Excerpt:
______________________________

Latanya Heath, who lives 10 doors from the explosion, noticed Moore asking around for a pair of socks. Heath darted toward her. “I’ll go to the Dollar Tree,” she said. There was one a block away on Reisterstown Road. Moore insisted it wasn’t necessary, Heath said.
But Heath, 48, knew someone on the block must have a pair. Weaving across the street through the fire department vehicles, police tape and television news crews, she found Parrish sitting on her porch.
The 43-year-old sent her daughter, Na-Shaé Carter, 20, into the house to get a pair. She returned outside with pink socks in hand.
“I got 10,000 socks,” Parrish said. “One pair ain’t gonna hurt. To give it to somebody in their time of need, I don’t even care. I was out here giving out water. … I wasn’t worried about me. I was worried about my neighbors.”
Earlier that morning, she had run around to neighbors’ houses when rescue crews began arriving on the scene after the blast, yelling, “Y’all, get out! We smell gas!”
First, confused faces stared back at her, Parrish said. Then, black smoke started rising from the rubble of the explosion, and “everybody started running up the street,” she said.
“It was something I don’t ever want to see again,” Parrish said. “I’m just glad I could be there and do what I was always taught, which is to help people no matter what the situation is.”
One person was buried from the neck down, and another was sheltering in a closet when Kevin Matthews, an Occupational Safety and Health Administration building inspector who lives in the block, arrived around 10 a.m.
Matthews, who has lived on Labyrinth Road for 28 years, said he could hear shouting from children trapped: “Come get us! We’re stuck!”
When he walked up the front steps, he realized the house had been razed. A long crack ran between the destroyed house and the one next door.

______________________________

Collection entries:
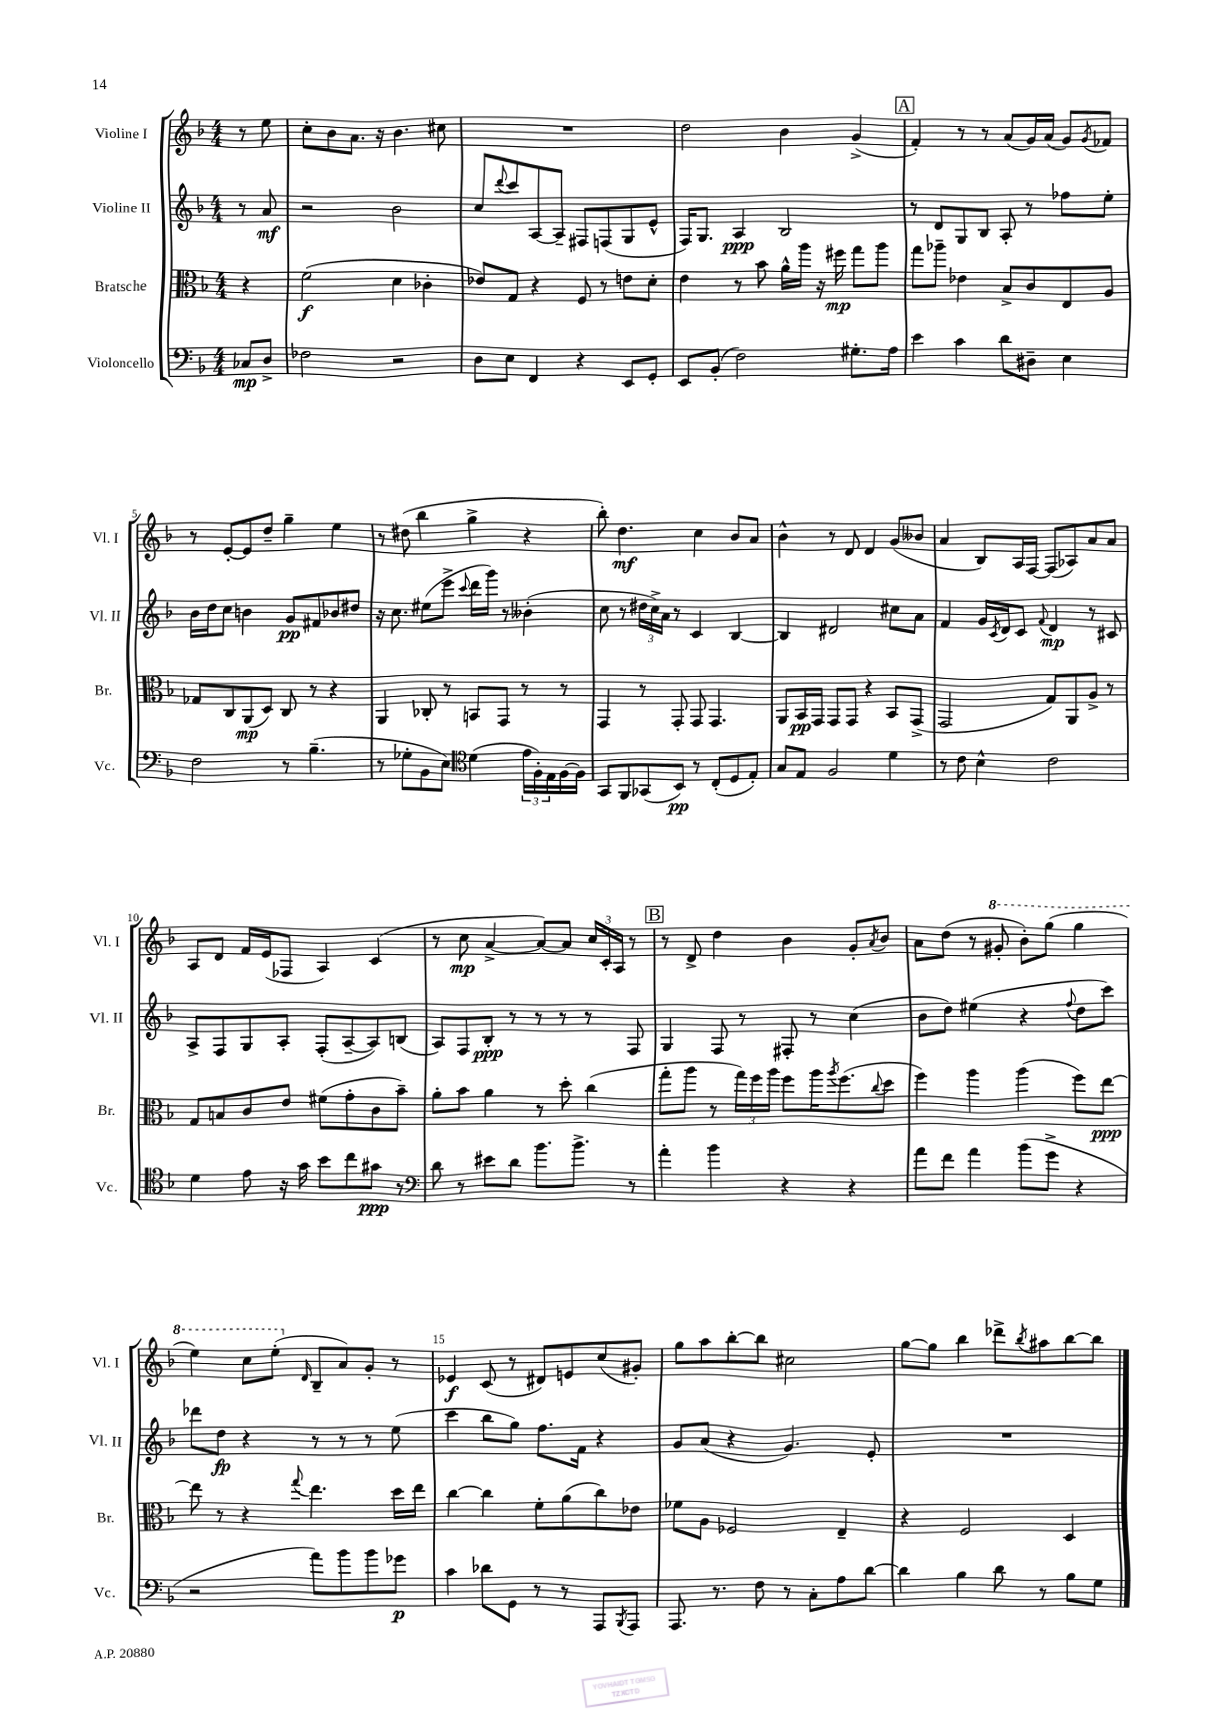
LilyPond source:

<<
\new StaffGroup <<
\new Staff = "s0" \with { instrumentName = "Violine I" shortInstrumentName = "Vl. I" } {
    \clef treble \key f \major \numericTimeSignature \time 4/4 \partial 4
    r8 e''8 |
    c''8-. bes'8 a'8. r16 bes'4. cis''8 |
    R1 |
    d''2 bes'4 g'4->( |
    \mark \markup { \box "A" } f'4-.) r8 r8 a'8( g'16) a'16( g'8) \acciaccatura { g'8 } fes'8 |
    r8 e'8~-. e'8 d''8-- g''4-- e''4 |
    r8 dis''8( bes''4 g''4-> r4 |
    bes''8-.) d''4.\mf c''4 bes'8 a'8 |
    bes'4-^ r8 d'8 d'4 g'8( beses'8 |
    a'4 bes8) a16 f16~ f8( aes8) a'8 a'8 |
    a8 d'8 f'16 e'16( fes8 a4) c'4( |
    r8 c''8\mp a'4~-> a'8~) a'8 \tuplet 3/2 { c''16 c'16-. a16 } r8 |
    \mark \markup { \box "B" } r8 d'8-> d''4 bes'4 g'8-. \acciaccatura { a'8 } bes'8 |
    a'8 d''8( r8 \ottava #1 gis''8-. bes''8-.) g'''8( g'''4 |
    e'''4) c'''8 e'''8-.( \ottava #0 \grace { d'16 } bes8-- a'8) g'8-. r8 |
    ees'4\f c'8( r8 dis'8) e'8 c''8( gis'8-.) |
    g''8 a''8 bes''8~-. bes''8 cis''2 |
    g''8~ g''8 bes''4 des'''8-> \acciaccatura { bes''8 } ais''8 bes''8~ bes''8 \bar "|." |
}
\new Staff = "s1" \with { instrumentName = "Violine II" shortInstrumentName = "Vl. II" } {
    \clef treble \key f \major \numericTimeSignature \time 4/4 \partial 4
    r8 a'8\mf |
    r2 bes'2 |
    c''8 \appoggiatura { d'''8 } c'''8 a8~ a8-- fis8 f8( g8 e'8-^ |
    f16) g8. a4\ppp bes2 |
    \mark \markup { \box "A" } r8 d'8 g8 bes8 a8-. r8 fes''8 e''8-. |
    bes'16 d''16 c''8 b'4 g'8\pp fis'8 bes'8 dis''8 |
    r16 c''8. eis''8( e'''8-> \appoggiatura { c'''8 } d'''16 g'''16) r8 beses'4-.( |
    c''8 r8 \tuplet 3/2 { dis''16 c''16->) a'16 } r8 c'4 bes4~ |
    bes4 dis'2 cis''8 a'8 |
    f'4 g'16 \acciaccatura { c'8 } d'16 c'8 \appoggiatura { f'8 } d'4\mp r8 cis'8 |
    a8-> f8 g8 a8-. f8-.( a8~-- a8) b8( |
    a8) f8 bes8-.\ppp r8 r8 r8 r8 f8 |
    \mark \markup { \box "B" } g4 f8 r8 fis8-. r8 c''4( |
    bes'8 d''8) eis''4( r4 \appoggiatura { f''8 } d''8 c'''8) |
    des'''8 d''8\fp r4 r8 r8 r8 e''8( |
    c'''4 bes''8 g''8) f''8. f'16 r4 |
    g'8 a'8( r4 g'4.) e'8-. |
    R1 \bar "|." |
}
\new Staff = "s2" \with { instrumentName = "Bratsche" shortInstrumentName = "Br." } {
    \clef alto \key f \major \numericTimeSignature \time 4/4 \partial 4
    r4 |
    f'2\f( d'4 ces'4-. |
    ees'8) g8 r4 f8 r8 e'8 d'8-. |
    e'4 r8 bes'8 a'16-^ a''16 r16 fis''16\mp g''8 a''8 |
    \mark \markup { \box "A" } g''8 aes''8-- ees'4 bes8-> c'8 e8 a8 |
    ges8 c8 a,8\mp( d8) c8 r8 r4 |
    a,4 ces8-. r8 b,8 g,8 r8 r8 |
    g,4 r8 g,8-. g,8 g,4. |
    a,8 bes,16\pp g,16 g,8 g,8 r4 bes,8 g,8->( |
    g,2 g8) a,8 a8-> r8 |
    g8 b8 c'8 e'8 fis'8( g'8-. c'8 bes'8--) |
    a'8-. bes'8 a'4 r8 d''8-. c''4( |
    \mark \markup { \box "B" } g''8-. a''8 r8 \tuplet 3/2 { g''16) f''16 a''16 } f''8 a''16 \acciaccatura { a''8 } f''8.( \appoggiatura { c''8 } d''8 |
    f''4) a''4 a''4( f''8) e''8~\ppp |
    e''8 r8 r4 \appoggiatura { g''8 } e''4. d''16 e''16 |
    c''4~ c''4 f'8-. a'8( c''8) ees'8 |
    fes'8 a8 fes2 e4-- |
    r4 f2 d4 \bar "|." |
}
\new Staff = "s3" \with { instrumentName = "Violoncello" shortInstrumentName = "Vc." } {
    \clef bass \key f \major \numericTimeSignature \time 4/4 \partial 4
    ces8\mp d8-> |
    fes2 r2 |
    d8 e8 f,4 r4 e,8 g,8-. |
    e,8 bes,8-.( f2) gis8.-. a16 |
    \mark \markup { \box "A" } e'4 c'4 d'8 dis8-- e4 |
    f2 r8 bes4.--( |
    r8 ges8-. bes,8 e8) \clef tenor d'4( \tuplet 3/2 { e'16 f16-.) e16 } f16~ f16 |
    g,8 f,8 ges,8( bes,8\pp) r8 c8-.( d8 e8-.) |
    g8 e8 f2 d'4 |
    r8 c'8 bes4-^ c'2 |
    d'4 e'8 r16 g'16 bes'8 c''8 gis'8\ppp r8 |
    \clef bass d'8 r8 eis'8 d'8 bes'8. bes'8.-> r8 |
    \mark \markup { \box "B" } a'4-. bes'4 r4 r4 |
    a'8 f'8 a'4 bes'8( g'8-> r4 |
    r2 a'8) bes'8 bes'8 ges'8\p |
    c'4 des'8 g,8 r8 r8 a,,8 \acciaccatura { bes,,8 } a,,8 |
    a,,8. r8. f8 r8 c8-. a8 d'8~ |
    d'4 bes4 d'8 r8 bes8 g8 \bar "|." |
}
>>
>>
\layout { \context { \Score \override BarNumber.break-visibility = ##(#f #t #t) barNumberVisibility = #(every-nth-bar-number-visible 5) } }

______________________________

To be done:
Please continue the excerpt about the Labyrinth Road explosion, starting after its final sentence.

Response to the exercise:
”I could see the back alley from the front stoop,” he said. “We moved out of the way and let the firemen handle it.”
When Hammett heard the boom, the 22-year-old put on a pair of slides and hurried over as quickly as he could.
”I’m an Eagle Scout,” Hammett said. “When it comes to tragedy, I’m here to help.”
Few details were public about the victim or survivors of the explosion as rescuers continued to search the debris throughout the day Monday for others, fire officials said.
Jones called the group rescue “bittersweet.”
“There were people we couldn’t help,” he said.
BGE, the Fire Department and city housing inspectors went door-to-door through the neighborhood Monday, checking on the safety of residents and their homes.
The American Red Cross worked to assist displaced families and passed out pizza from Papa John’s and water to families outside the Applebee’s in Reisterstown Plaza, which was unharmed in the blast.
Jones graciously granted interviews with news reporters Monday, but he shied from the label some sought to bestow on him. He noted he was far from the only one trying to help.
“I’m not a hero,” Jones said. “I’m just a human being that just was there and I did not run from someone that needed help. That’s what we’re supposed to do. We’re supposed to help each other.”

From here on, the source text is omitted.